[Data shown]

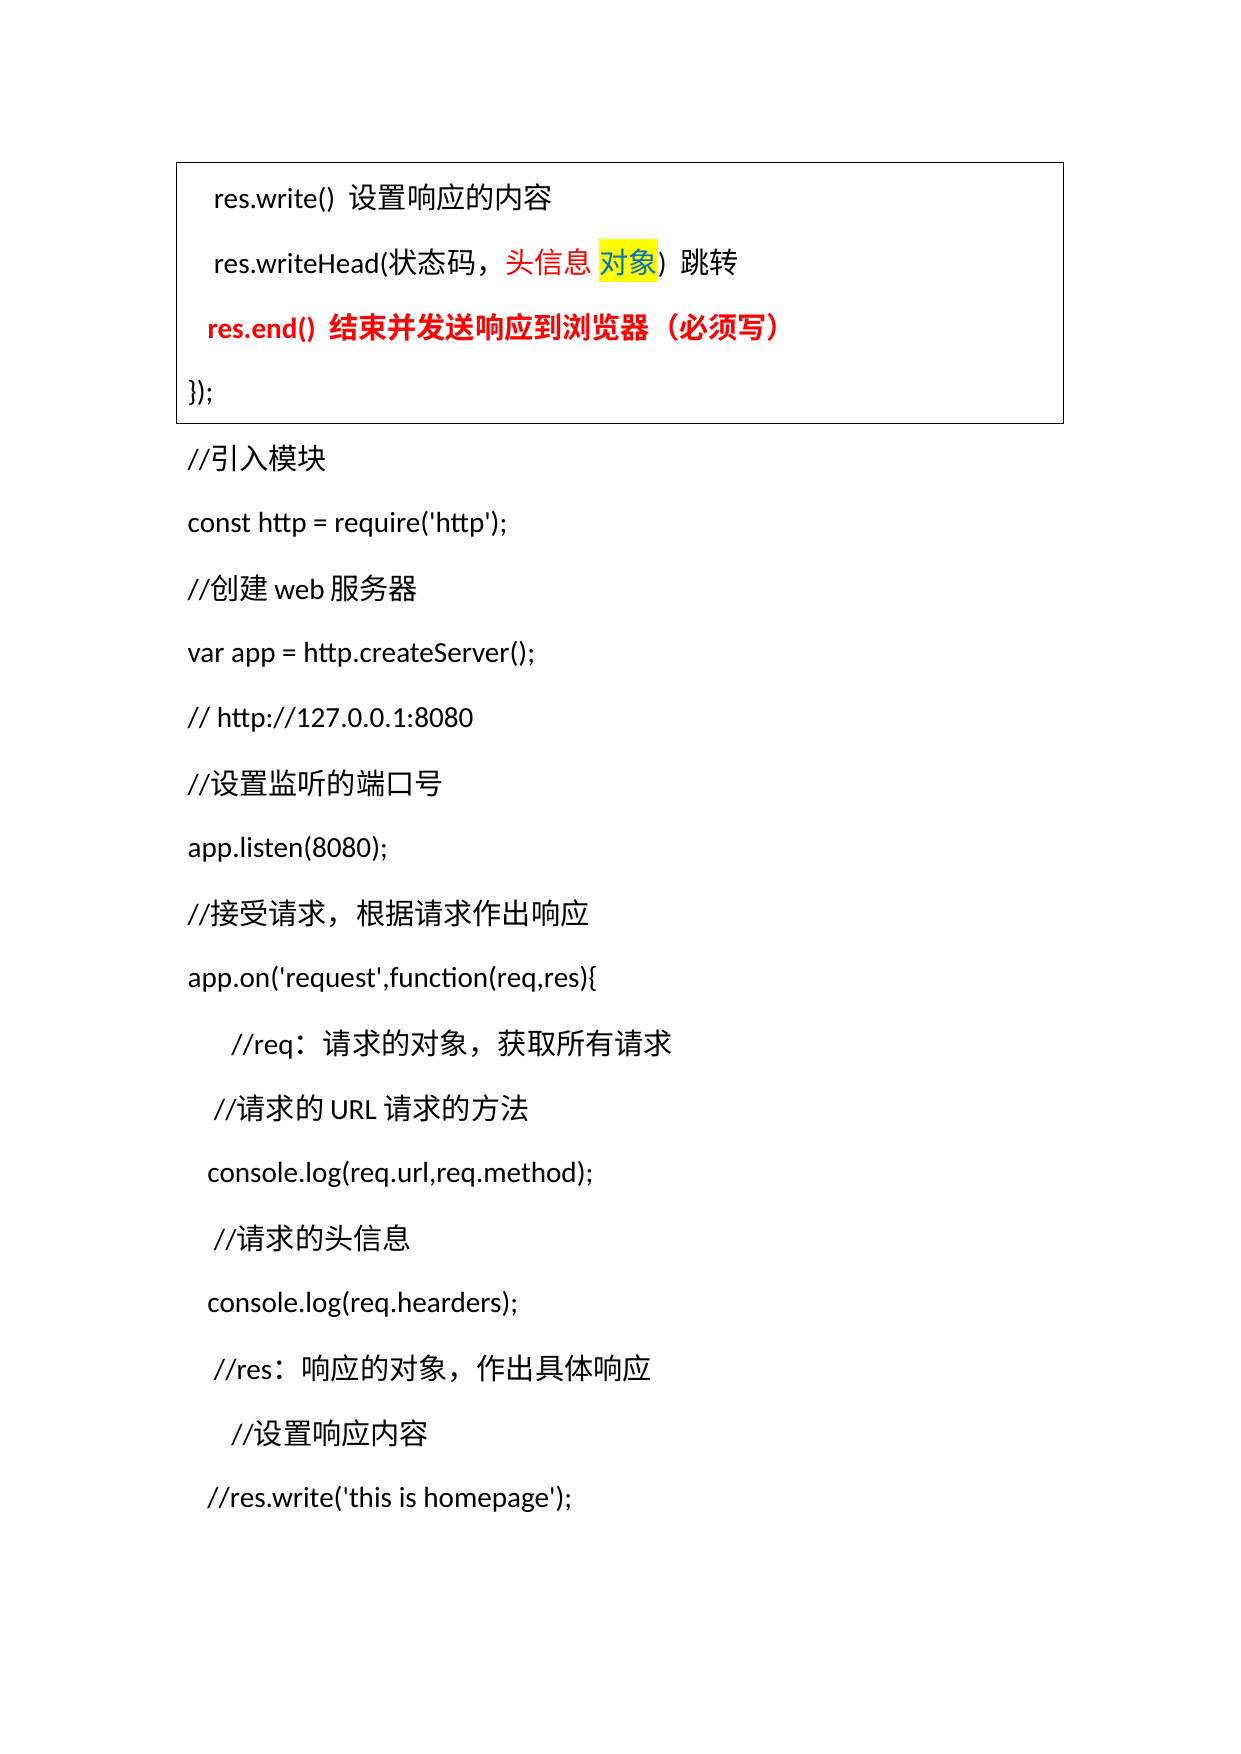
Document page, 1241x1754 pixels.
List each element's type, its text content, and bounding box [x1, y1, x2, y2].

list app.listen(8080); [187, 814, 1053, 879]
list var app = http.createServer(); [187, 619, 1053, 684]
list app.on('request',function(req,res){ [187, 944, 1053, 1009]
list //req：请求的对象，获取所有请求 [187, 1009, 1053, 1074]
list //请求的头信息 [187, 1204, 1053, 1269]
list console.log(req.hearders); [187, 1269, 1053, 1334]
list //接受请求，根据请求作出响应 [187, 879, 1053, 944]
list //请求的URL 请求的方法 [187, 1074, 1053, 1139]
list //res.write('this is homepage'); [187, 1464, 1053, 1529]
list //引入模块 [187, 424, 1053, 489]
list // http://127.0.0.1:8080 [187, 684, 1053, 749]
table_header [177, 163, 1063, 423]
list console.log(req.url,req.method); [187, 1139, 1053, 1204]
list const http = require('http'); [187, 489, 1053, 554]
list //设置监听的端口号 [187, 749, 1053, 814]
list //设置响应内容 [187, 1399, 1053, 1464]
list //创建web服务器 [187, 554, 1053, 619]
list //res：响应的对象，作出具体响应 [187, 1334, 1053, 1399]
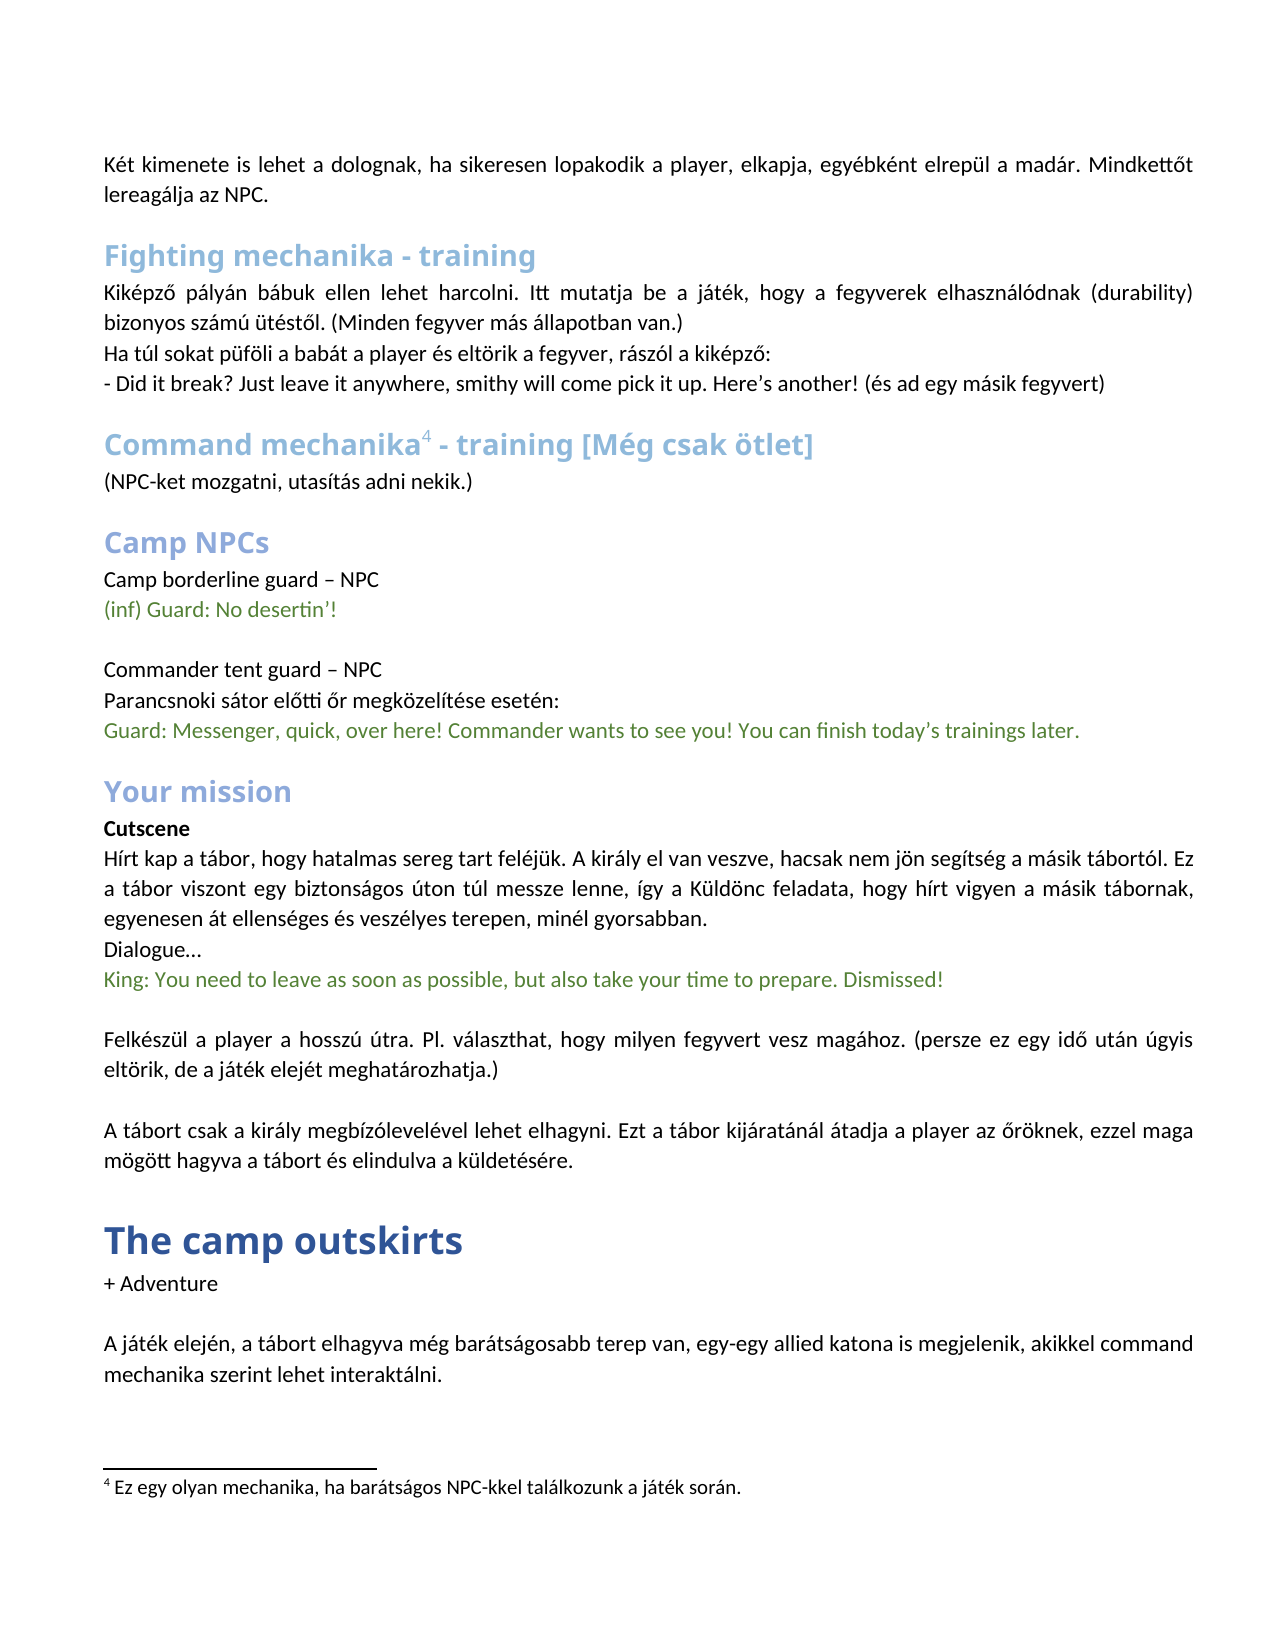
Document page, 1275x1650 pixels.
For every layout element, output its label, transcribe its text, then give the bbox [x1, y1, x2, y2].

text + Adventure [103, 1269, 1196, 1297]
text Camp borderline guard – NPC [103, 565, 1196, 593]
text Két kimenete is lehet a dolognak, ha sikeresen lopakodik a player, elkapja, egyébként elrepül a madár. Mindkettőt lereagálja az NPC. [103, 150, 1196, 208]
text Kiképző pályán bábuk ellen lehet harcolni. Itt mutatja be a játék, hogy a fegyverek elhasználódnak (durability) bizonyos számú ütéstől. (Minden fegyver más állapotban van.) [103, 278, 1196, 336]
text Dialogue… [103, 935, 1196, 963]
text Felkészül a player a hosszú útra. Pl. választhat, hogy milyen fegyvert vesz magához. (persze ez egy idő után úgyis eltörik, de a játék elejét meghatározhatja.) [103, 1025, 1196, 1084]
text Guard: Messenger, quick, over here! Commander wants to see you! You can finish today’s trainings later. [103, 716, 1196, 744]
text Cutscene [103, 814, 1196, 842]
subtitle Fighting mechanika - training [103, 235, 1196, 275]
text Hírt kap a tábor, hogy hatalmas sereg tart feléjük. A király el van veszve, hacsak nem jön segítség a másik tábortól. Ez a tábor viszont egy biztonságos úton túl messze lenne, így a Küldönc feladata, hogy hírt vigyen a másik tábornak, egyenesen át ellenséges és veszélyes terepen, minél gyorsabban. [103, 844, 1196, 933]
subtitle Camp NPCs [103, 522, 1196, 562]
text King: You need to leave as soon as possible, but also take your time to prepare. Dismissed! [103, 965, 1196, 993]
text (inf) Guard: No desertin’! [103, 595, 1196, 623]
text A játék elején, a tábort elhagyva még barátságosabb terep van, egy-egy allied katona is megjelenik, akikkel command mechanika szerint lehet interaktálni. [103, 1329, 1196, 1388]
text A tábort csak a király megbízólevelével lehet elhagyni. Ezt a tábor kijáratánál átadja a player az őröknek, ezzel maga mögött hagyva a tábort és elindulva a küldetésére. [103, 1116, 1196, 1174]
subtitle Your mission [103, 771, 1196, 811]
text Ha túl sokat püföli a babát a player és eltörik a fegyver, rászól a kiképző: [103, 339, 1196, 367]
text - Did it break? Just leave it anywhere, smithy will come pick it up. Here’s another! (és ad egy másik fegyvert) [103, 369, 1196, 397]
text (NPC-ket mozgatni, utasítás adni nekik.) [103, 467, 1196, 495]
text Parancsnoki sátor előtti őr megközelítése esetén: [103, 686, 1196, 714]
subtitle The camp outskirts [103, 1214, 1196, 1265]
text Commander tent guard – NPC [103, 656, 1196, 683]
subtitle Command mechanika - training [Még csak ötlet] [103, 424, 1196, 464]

[/Data shown]

Task description: Show a copy of each line from the data that includes the word "Commander".

Answer to this problem:
text Guard: Messenger, quick, over here! Commander wants to see you! You can finish today’s trainings later. [103, 716, 1196, 744]
text Commander tent guard – NPC [103, 656, 1196, 683]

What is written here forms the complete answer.